> [TASK OBJECTIVE] Set down the text lines of the records below precisely as they appear, leaving out the pictures.

─── TASK INPUT ───

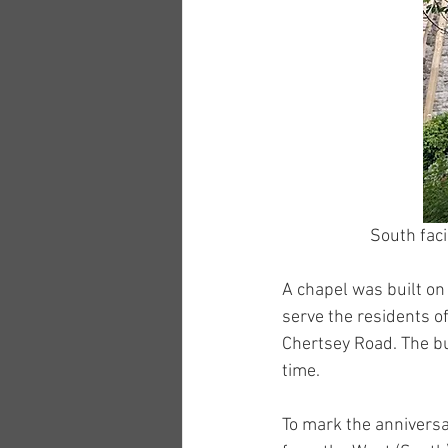
South faci
A chapel was built on
serve the residents o
Chertsey Road. The bu
time.
To mark the anniversa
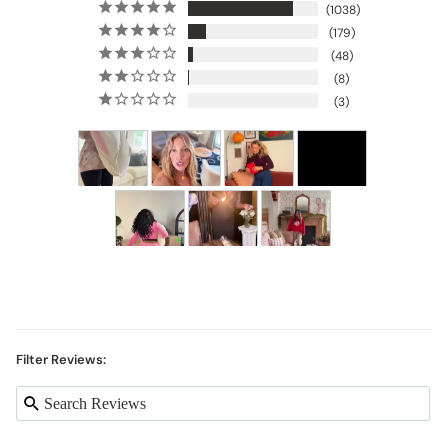
1038
179
48
8
3
Filter Reviews:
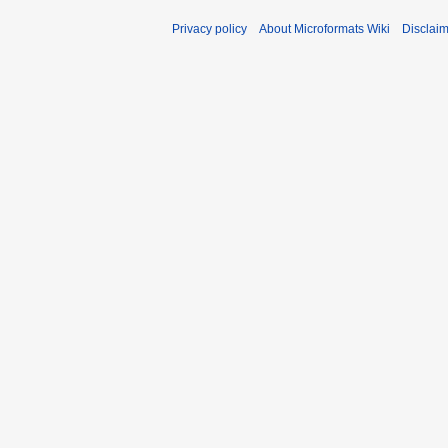
Privacy policy
About Microformats Wiki
Disclai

───

> [TASK OUTPUT]
South faci
A chapel was built on
serve the residents o
Chertsey Road. The bu
time.
To mark the anniversa
1038
179
48
8
3
Filter Reviews:
Privacy policy
About Microformats Wiki
Disclai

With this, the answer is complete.